DATA PROVIDED Start Marker
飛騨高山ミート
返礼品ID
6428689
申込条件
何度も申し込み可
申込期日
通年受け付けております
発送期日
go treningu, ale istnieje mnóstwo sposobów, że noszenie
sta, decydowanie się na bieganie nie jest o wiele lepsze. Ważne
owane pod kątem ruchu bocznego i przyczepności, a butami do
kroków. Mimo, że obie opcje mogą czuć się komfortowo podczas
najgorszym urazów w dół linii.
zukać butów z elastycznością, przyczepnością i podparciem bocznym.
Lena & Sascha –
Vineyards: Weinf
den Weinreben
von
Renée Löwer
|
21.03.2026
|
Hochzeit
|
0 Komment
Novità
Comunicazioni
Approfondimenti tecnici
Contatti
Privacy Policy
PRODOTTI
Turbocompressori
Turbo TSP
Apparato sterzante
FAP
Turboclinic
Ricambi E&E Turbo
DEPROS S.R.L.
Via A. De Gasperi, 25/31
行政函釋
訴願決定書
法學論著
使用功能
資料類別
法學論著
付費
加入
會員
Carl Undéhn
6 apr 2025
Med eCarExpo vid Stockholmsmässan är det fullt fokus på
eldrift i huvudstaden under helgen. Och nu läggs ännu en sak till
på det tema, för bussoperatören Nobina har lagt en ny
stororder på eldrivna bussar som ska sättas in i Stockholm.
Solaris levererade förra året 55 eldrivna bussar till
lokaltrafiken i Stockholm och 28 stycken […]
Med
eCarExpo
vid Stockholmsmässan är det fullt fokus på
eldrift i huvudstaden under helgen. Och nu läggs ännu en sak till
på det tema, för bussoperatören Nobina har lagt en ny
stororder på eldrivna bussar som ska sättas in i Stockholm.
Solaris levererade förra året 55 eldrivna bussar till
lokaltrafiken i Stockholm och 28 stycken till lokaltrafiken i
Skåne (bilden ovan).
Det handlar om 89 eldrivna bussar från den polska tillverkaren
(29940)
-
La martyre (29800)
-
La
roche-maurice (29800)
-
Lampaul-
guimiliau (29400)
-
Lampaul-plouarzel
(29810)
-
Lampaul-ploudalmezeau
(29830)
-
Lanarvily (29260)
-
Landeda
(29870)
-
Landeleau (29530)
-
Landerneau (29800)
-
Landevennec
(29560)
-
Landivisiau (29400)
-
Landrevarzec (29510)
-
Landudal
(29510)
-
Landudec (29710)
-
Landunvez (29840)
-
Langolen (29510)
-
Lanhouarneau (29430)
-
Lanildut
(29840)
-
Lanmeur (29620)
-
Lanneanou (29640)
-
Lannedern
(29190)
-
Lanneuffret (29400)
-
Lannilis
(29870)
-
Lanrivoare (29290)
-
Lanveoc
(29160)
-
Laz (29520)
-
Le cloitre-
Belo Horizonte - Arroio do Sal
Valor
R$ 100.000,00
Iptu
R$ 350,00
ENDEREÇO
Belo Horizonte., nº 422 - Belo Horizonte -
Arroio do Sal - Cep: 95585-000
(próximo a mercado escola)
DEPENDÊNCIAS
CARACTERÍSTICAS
DATA PROVIDED End Marker
* WHAT TO DO:
Update every row above by replacing "Nobina" with "Keolis", leaving everything else unchanged.

* RESULT OF THIS TASK:
飛騨高山ミート
返礼品ID
6428689
申込条件
何度も申し込み可
申込期日
通年受け付けております
発送期日
go treningu, ale istnieje mnóstwo sposobów, że noszenie
sta, decydowanie się na bieganie nie jest o wiele lepsze. Ważne
owane pod kątem ruchu bocznego i przyczepności, a butami do
kroków. Mimo, że obie opcje mogą czuć się komfortowo podczas
najgorszym urazów w dół linii.
zukać butów z elastycznością, przyczepnością i podparciem bocznym.
Lena & Sascha –
Vineyards: Weinf
den Weinreben
von
Renée Löwer
|
21.03.2026
|
Hochzeit
|
0 Komment
Novità
Comunicazioni
Approfondimenti tecnici
Contatti
Privacy Policy
PRODOTTI
Turbocompressori
Turbo TSP
Apparato sterzante
FAP
Turboclinic
Ricambi E&E Turbo
DEPROS S.R.L.
Via A. De Gasperi, 25/31
行政函釋
訴願決定書
法學論著
使用功能
資料類別
法學論著
付費
加入
會員
Carl Undéhn
6 apr 2025
Med eCarExpo vid Stockholmsmässan är det fullt fokus på
eldrift i huvudstaden under helgen. Och nu läggs ännu en sak till
på det tema, för bussoperatören Keolis har lagt en ny
stororder på eldrivna bussar som ska sättas in i Stockholm.
Solaris levererade förra året 55 eldrivna bussar till
lokaltrafiken i Stockholm och 28 stycken […]
Med
eCarExpo
vid Stockholmsmässan är det fullt fokus på
eldrift i huvudstaden under helgen. Och nu läggs ännu en sak till
på det tema, för bussoperatören Keolis har lagt en ny
stororder på eldrivna bussar som ska sättas in i Stockholm.
Solaris levererade förra året 55 eldrivna bussar till
lokaltrafiken i Stockholm och 28 stycken till lokaltrafiken i
Skåne (bilden ovan).
Det handlar om 89 eldrivna bussar från den polska tillverkaren
(29940)
-
La martyre (29800)
-
La
roche-maurice (29800)
-
Lampaul-
guimiliau (29400)
-
Lampaul-plouarzel
(29810)
-
Lampaul-ploudalmezeau
(29830)
-
Lanarvily (29260)
-
Landeda
(29870)
-
Landeleau (29530)
-
Landerneau (29800)
-
Landevennec
(29560)
-
Landivisiau (29400)
-
Landrevarzec (29510)
-
Landudal
(29510)
-
Landudec (29710)
-
Landunvez (29840)
-
Langolen (29510)
-
Lanhouarneau (29430)
-
Lanildut
(29840)
-
Lanmeur (29620)
-
Lanneanou (29640)
-
Lannedern
(29190)
-
Lanneuffret (29400)
-
Lannilis
(29870)
-
Lanrivoare (29290)
-
Lanveoc
(29160)
-
Laz (29520)
-
Le cloitre-
Belo Horizonte - Arroio do Sal
Valor
R$ 100.000,00
Iptu
R$ 350,00
ENDEREÇO
Belo Horizonte., nº 422 - Belo Horizonte -
Arroio do Sal - Cep: 95585-000
(próximo a mercado escola)
DEPENDÊNCIAS
CARACTERÍSTICAS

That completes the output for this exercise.